Tarefa 1: No texto sobre o acordo com a Colony Ridge, qual juiz federal conduziu a audiência?
Tarefa 2: Repita, sem mudar nada, o trecho do texto sobre o acordo com a Colony Ridge que vai de "A Justiça dos" a "contra a empresa.".

Texto:
☆ ☆ ☆

A Justiça dos Estados Unidos decidiu prosseguir com um acordo de US$ 68 milhões (cerca de R$ 350 milhões) entre o Departamento de Justiça (DOJ) e a incorporadora imobiliária Colony Ridge, acusada de enganar milhares de moradores hispânicos no Texas com empréstimos de alto custo e execuções hipotecárias irregulares.

Durante audiência judicial, o juiz federal Alfred H. Bennett, do Distrito Leste do Texas, manifestou preocupação com a falta de compensação direta às vítimas no acordo. Além disso, questionou a destinação de US$ 20 milhões (R$ 100 milhões) para forças de segurança e imigração, valores não mencionados na ação original contra a empresa.

“Pensei estar lidando com pessoas que haviam sido fraudadas, com alegações de taxas de juros acima do mercado e execuções hipotecárias irregulares”, afirmou Bennett, segurando a ação original em uma mão e o acordo na outra. “Agora, de repente, sou solicitado a aprovar um aumento na aplicação da lei?”

O juiz também indagou sobre a origem da decisão de incluir US$ 20 milhões para policiamento: “Quem, na sala de negociação, achou que seria uma boa ideia destinar esse valor para forças de segurança? De onde isso veio?”

☆ ☆ ☆

Listas de coordenadas em pixels:

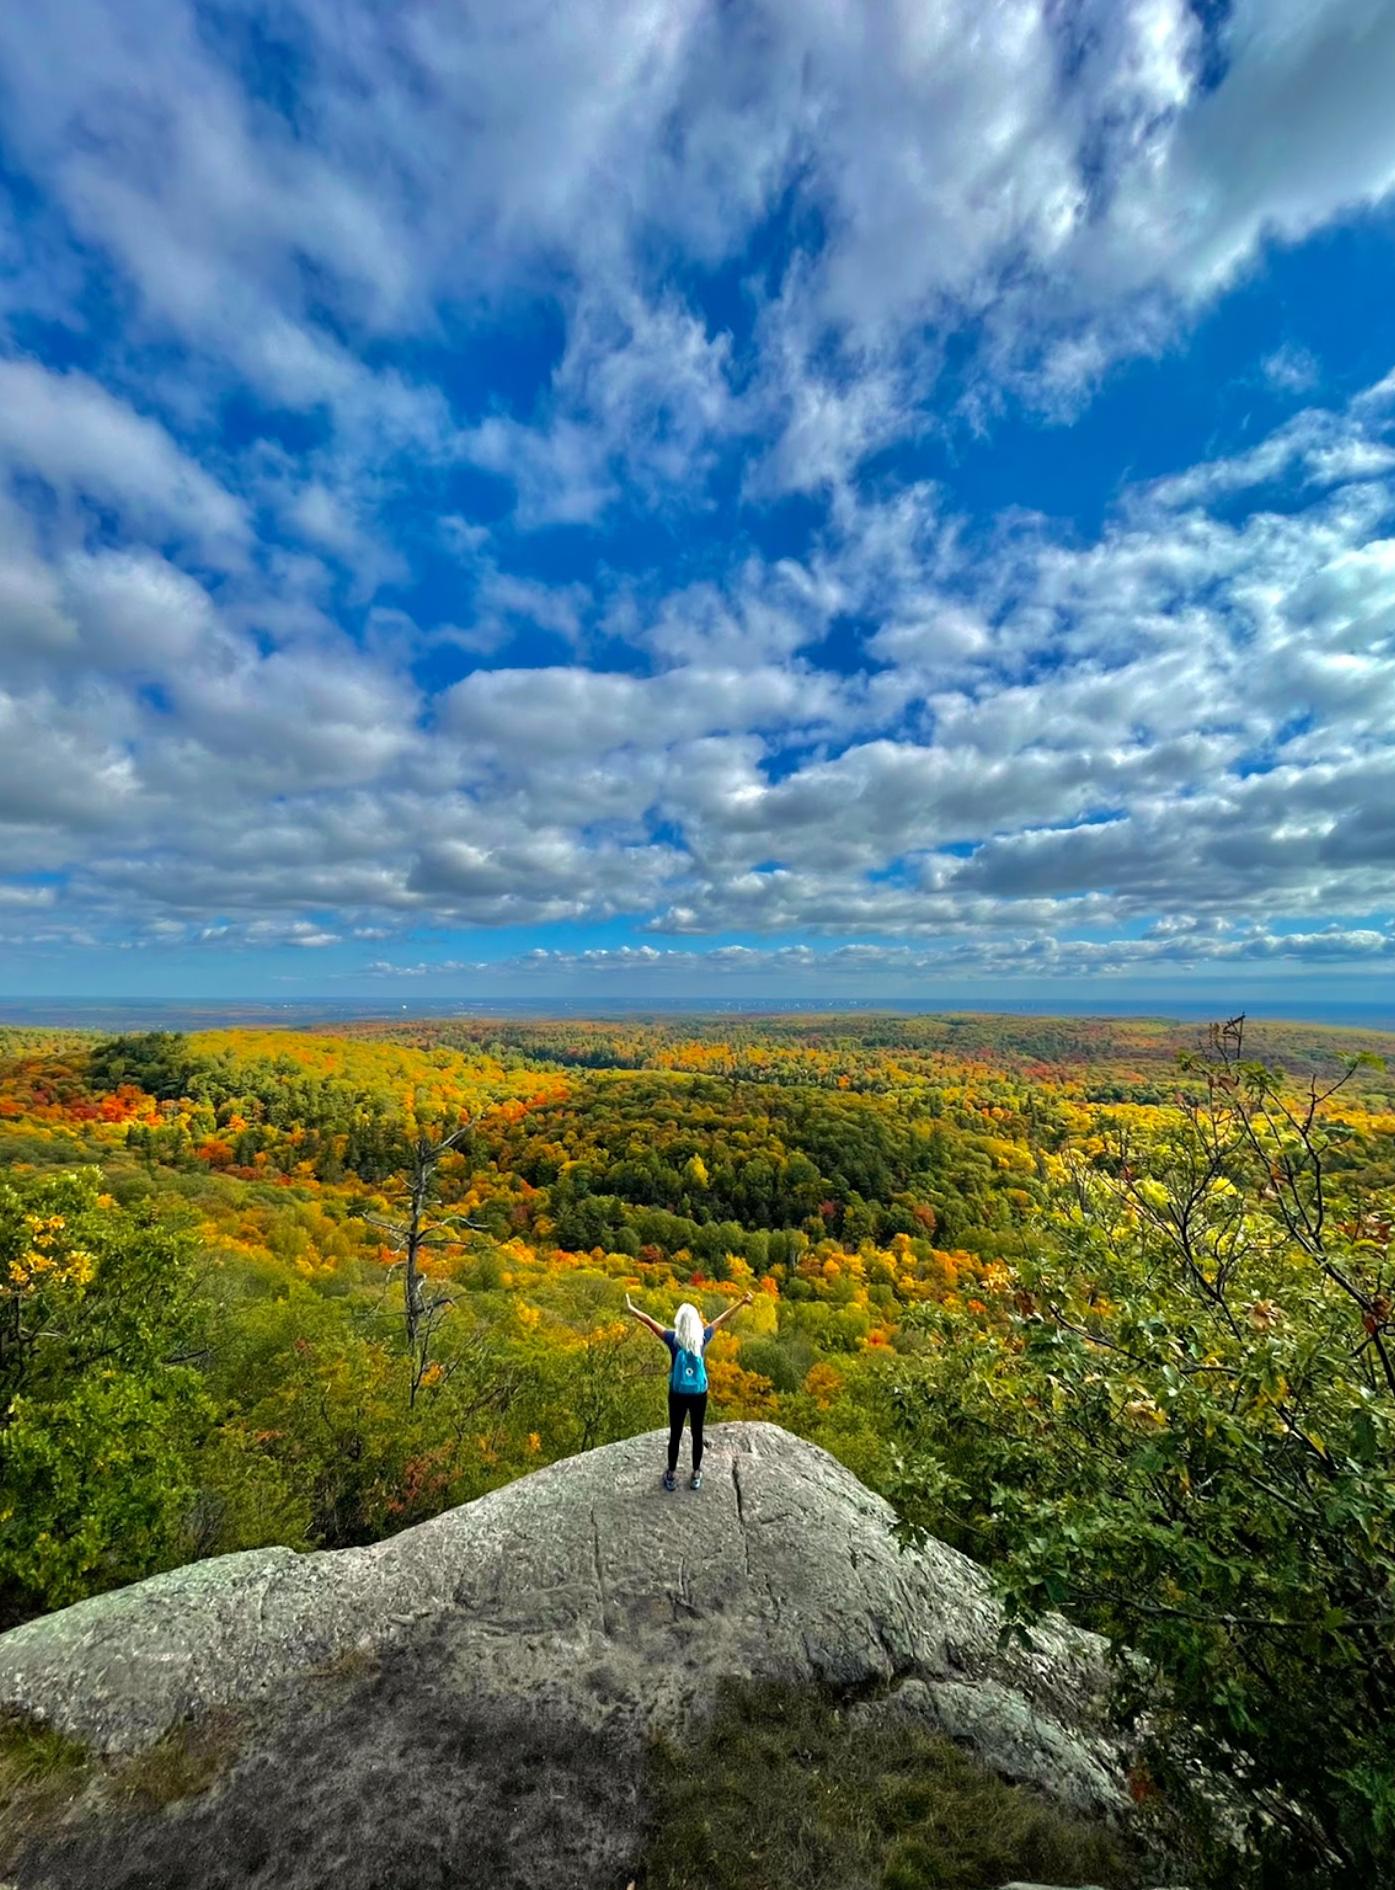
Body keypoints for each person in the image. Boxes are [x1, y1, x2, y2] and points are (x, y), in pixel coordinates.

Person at [624, 1289, 754, 1491]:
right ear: (695, 1322)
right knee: (697, 1433)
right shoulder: (701, 1338)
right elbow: (722, 1320)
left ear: (679, 1321)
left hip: (677, 1394)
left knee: (675, 1434)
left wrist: (632, 1309)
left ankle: (671, 1474)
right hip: (698, 1394)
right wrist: (741, 1303)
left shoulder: (672, 1339)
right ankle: (695, 1474)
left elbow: (649, 1320)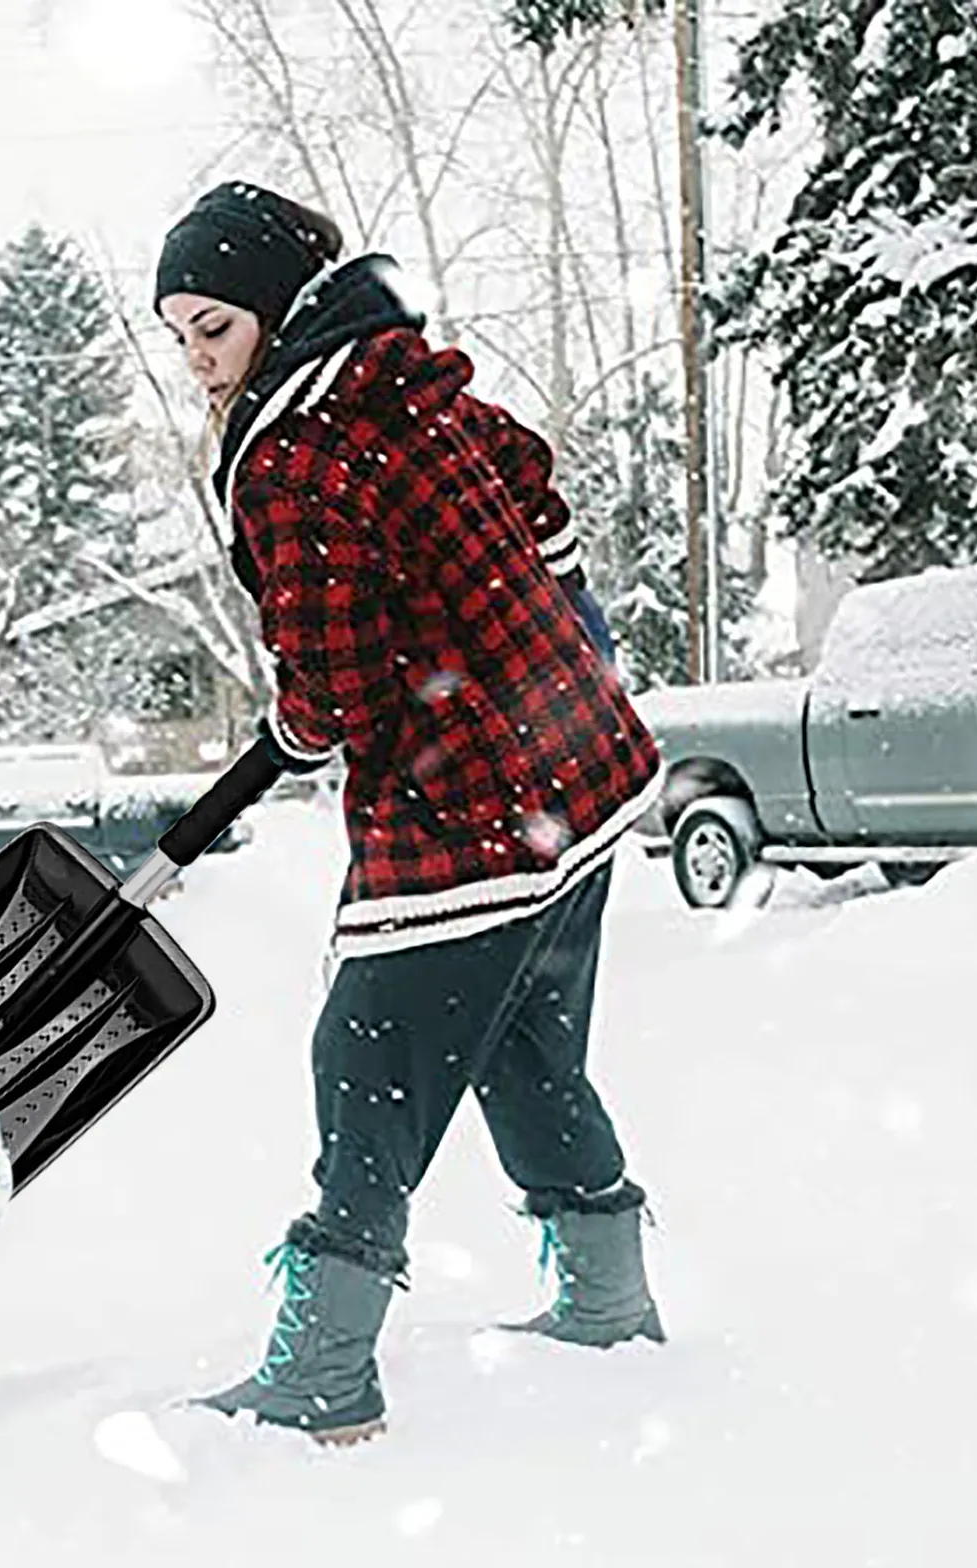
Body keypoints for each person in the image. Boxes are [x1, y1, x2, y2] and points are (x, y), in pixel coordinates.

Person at [153, 180, 667, 1448]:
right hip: (580, 768)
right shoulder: (408, 385)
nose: (198, 359)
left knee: (366, 1057)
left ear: (275, 309)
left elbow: (336, 689)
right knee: (521, 1041)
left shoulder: (292, 450)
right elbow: (535, 495)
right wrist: (539, 640)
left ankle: (325, 1370)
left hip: (470, 796)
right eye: (179, 337)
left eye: (213, 327)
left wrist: (299, 724)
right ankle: (608, 1300)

☆ ☆ ☆

Resposta 1: Alfred H. Bennett, do Distrito Leste do Texas.

Resposta 2:
A Justiça dos Estados Unidos decidiu prosseguir com um acordo de US$ 68 milhões (cerca de R$ 350 milhões) entre o Departamento de Justiça (DOJ) e a incorporadora imobiliária Colony Ridge, acusada de enganar milhares de moradores hispânicos no Texas com empréstimos de alto custo e execuções hipotecárias irregulares.

Durante audiência judicial, o juiz federal Alfred H. Bennett, do Distrito Leste do Texas, manifestou preocupação com a falta de compensação direta às vítimas no acordo. Além disso, questionou a destinação de US$ 20 milhões (R$ 100 milhões) para forças de segurança e imigração, valores não mencionados na ação original contra a empresa.